Another beautiful cousin lost her grandfather a few years ago, and I expressed my condolences. “Oh, it’s okay,” she said sweetly. “He’s been gone for years.” I understand that now.

Is there any part of her that knows that we are there? Will she remember when the veil is lifted? Be upset that we didn’t spend more time calling or visiting? Or will she understand that it was hard to communicate with her from so far away?

Is it abandonment if she abandoned us first?

I wished that I could call her, could tell her all that I needed to say. I wanted her to be my Gram – ornery and all – so that I could talk to her.



My dearest Gram,

Happy Mother’s Day! I hope that your day is filled with joy and laughter!

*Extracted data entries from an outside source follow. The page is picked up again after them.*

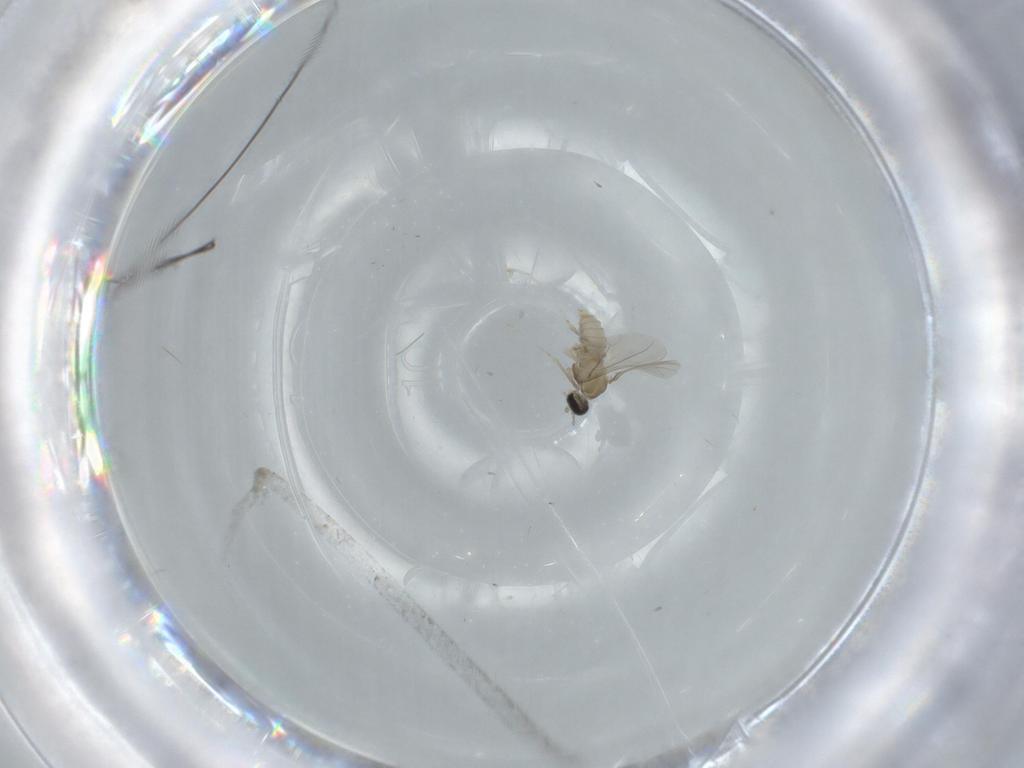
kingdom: Animalia
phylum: Arthropoda
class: Insecta
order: Diptera
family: Cecidomyiidae
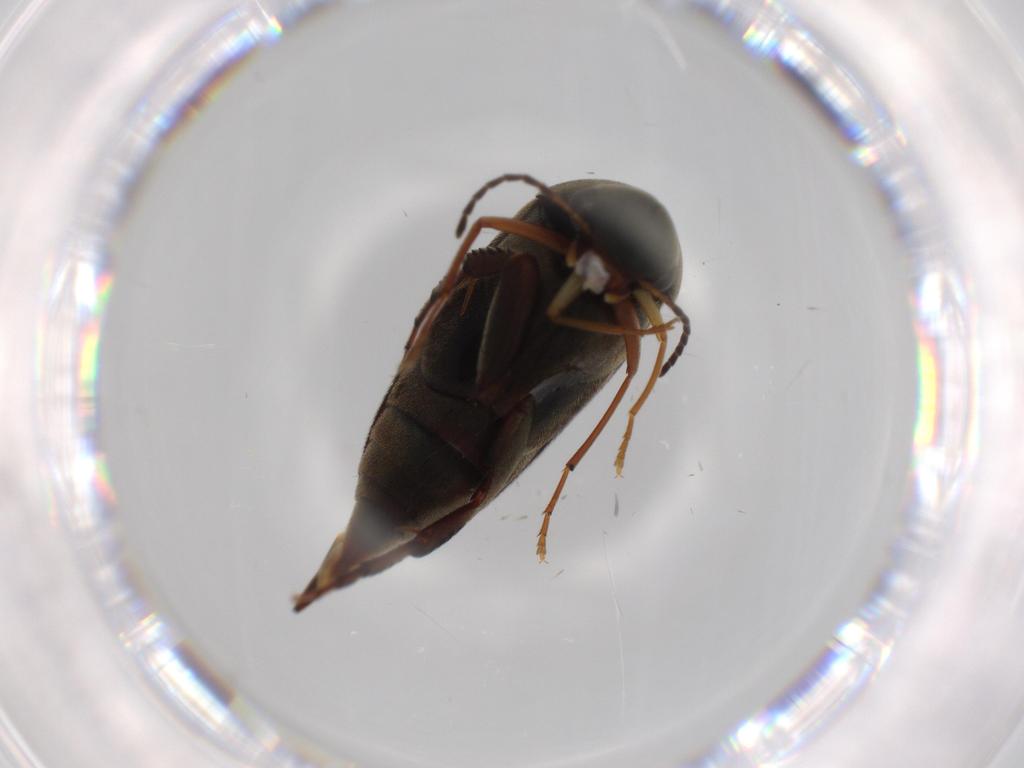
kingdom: Animalia
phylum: Arthropoda
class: Insecta
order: Coleoptera
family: Mordellidae
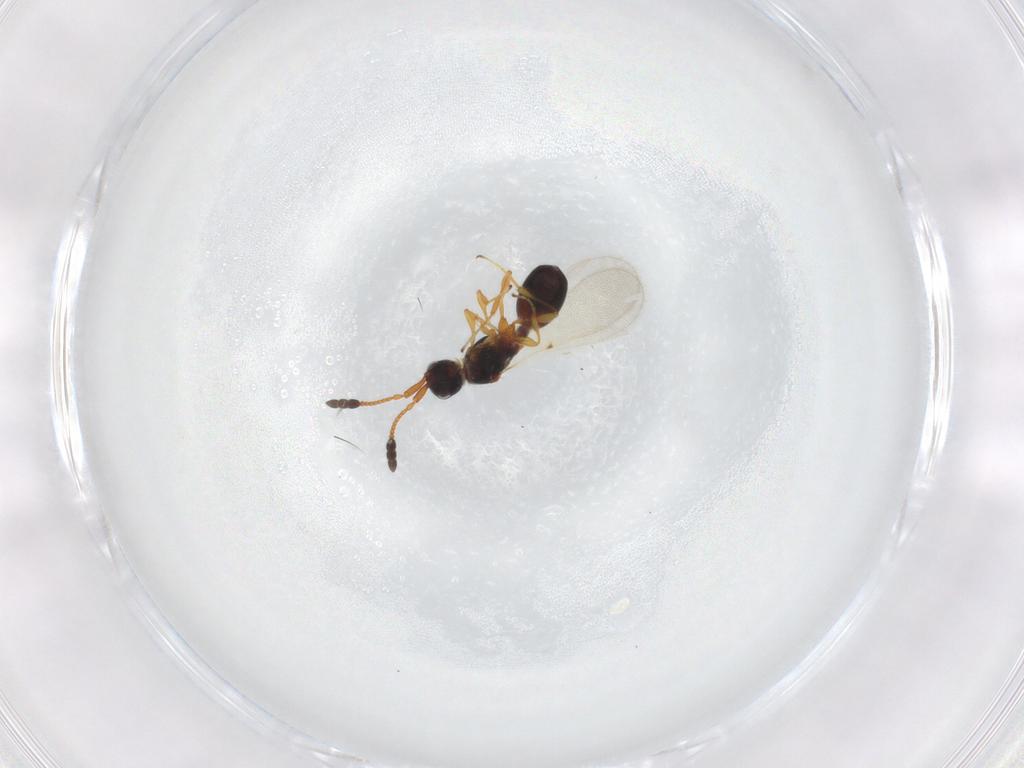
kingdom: Animalia
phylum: Arthropoda
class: Insecta
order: Hymenoptera
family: Diapriidae
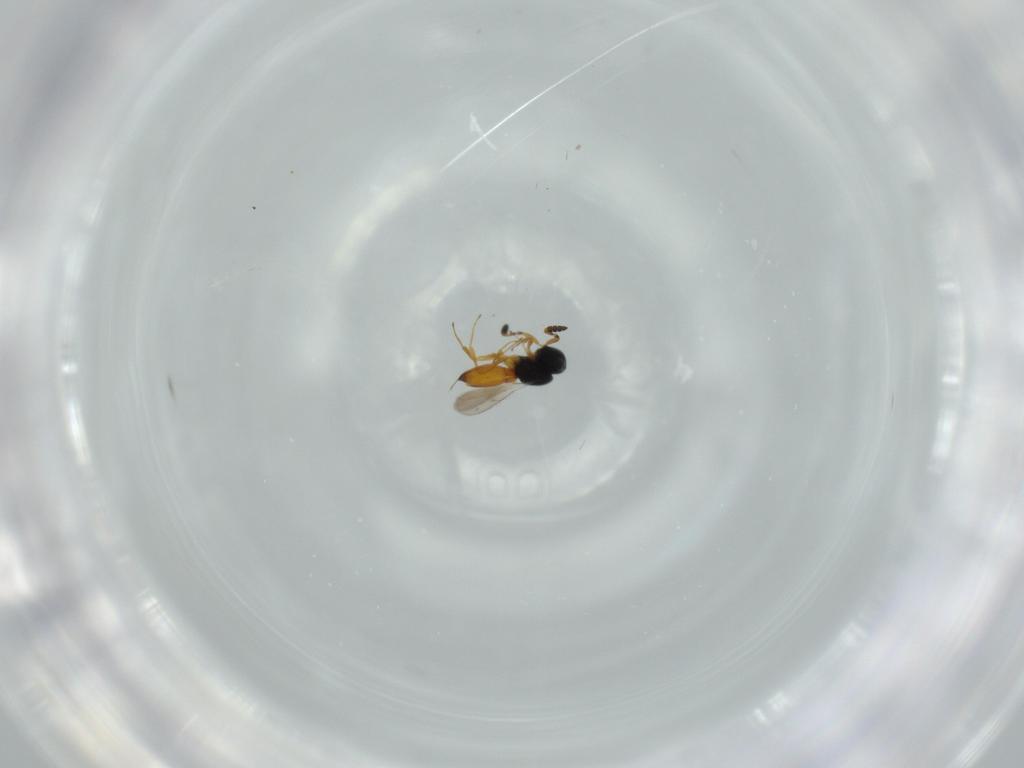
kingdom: Animalia
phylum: Arthropoda
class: Insecta
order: Hymenoptera
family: Scelionidae
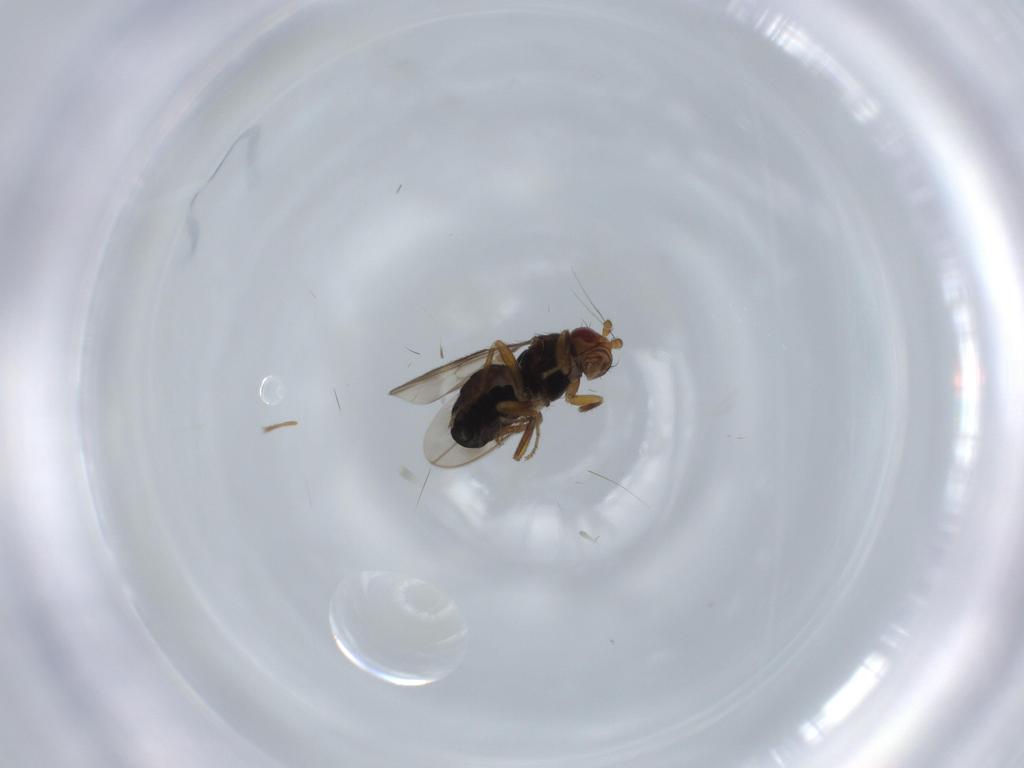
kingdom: Animalia
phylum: Arthropoda
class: Insecta
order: Diptera
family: Sphaeroceridae
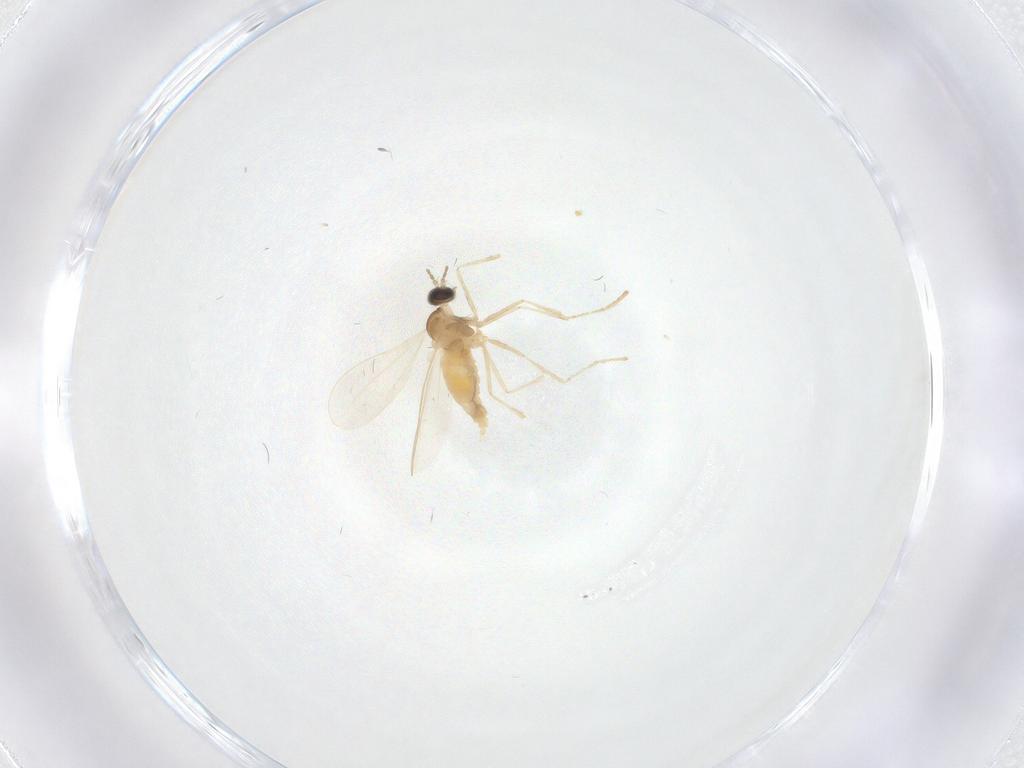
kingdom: Animalia
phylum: Arthropoda
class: Insecta
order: Diptera
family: Cecidomyiidae
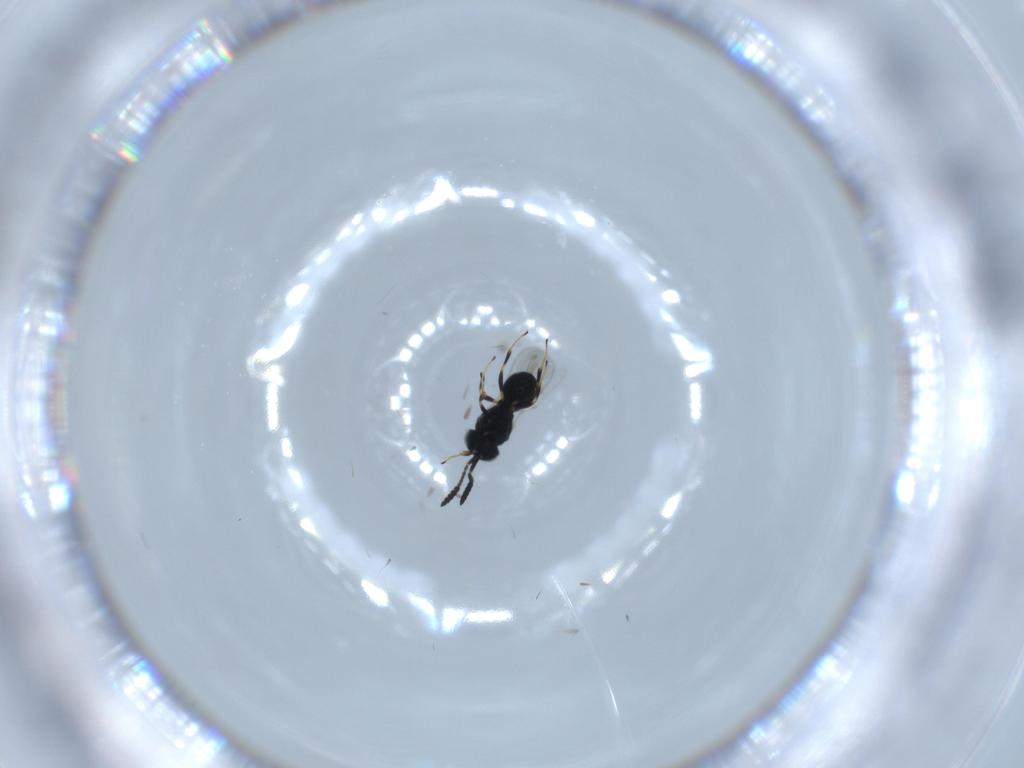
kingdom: Animalia
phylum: Arthropoda
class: Insecta
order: Hymenoptera
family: Scelionidae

I love you, Gram. I miss you.

I want to laugh with you about our memories – how you told me when I was a teenager, “Don’t be yourself! Just be nice!” How I winked at you to tease you. How worried you were when I allowed a man – GASP – my grandfather – into my bedroom at Heritage Halls. About the time that you lost track of me at age two and I tried to go to school with the big kids.

I want you to remember them, too.

I want to share my successes with you. I want you to know how proud of Tux I am, for making the President’s Honor Roll in college. Even taking Japanese! I want you to know that he’s becoming himself again. That Addy has lost so much weight and is finding himself to be a handsome young man. That Toddy is finally pottie trained. That one of my graphic designs is being displayed prominently in the resort that I work for.

I want to tell you how exciting it was to see Tux graduate from Seminary. How proud of Todd I am because he says prayers in Primary. I want to talk about the things that I read in the scriptures, and how it applies to my life. I want to share these things because you devoted your life to teaching your family about the Gospel. I know that you would want to know that we got it.

I want to show you that despite all of your worries and concerns about our morality and poor decision making, we turned out okay. I want you to know that we understand why you were so adamant and sometimes…okay, often…critical. We know now because we are mothers. Grandmothers.

We are a family of strong women. We fight for the things that matter. We raise our children with equal amounts of discipline and love. We are good wives. We are a good family. We love each other. We support each other. We are there for each other. You’d be proud of us, if you knew who we were.

Yes, I’m a coward. And I’m ashamed of that. I’m afraid that if I call to talk to you, it will break my heart.


I'm sorry that I'm so weak. I'm sorry that you can't be with Grandpa like you desire. I'm sorry that your time here on earth is dragging on without you really being in it. I'm sorry that I didn't talk to you more often when I could.

Happy Mother’s Day, Gram. I love you. I miss you. And I’m hoping that in the world that you live in, you are happy. That when it’s all over, you won’t remember the time that you spent trapped in a stranger’s mind. And more importantly, you won’t remember that I was such a wimp.

Someday, we’ll look back on this and laugh. That’s my story and I’m stickin’ to it.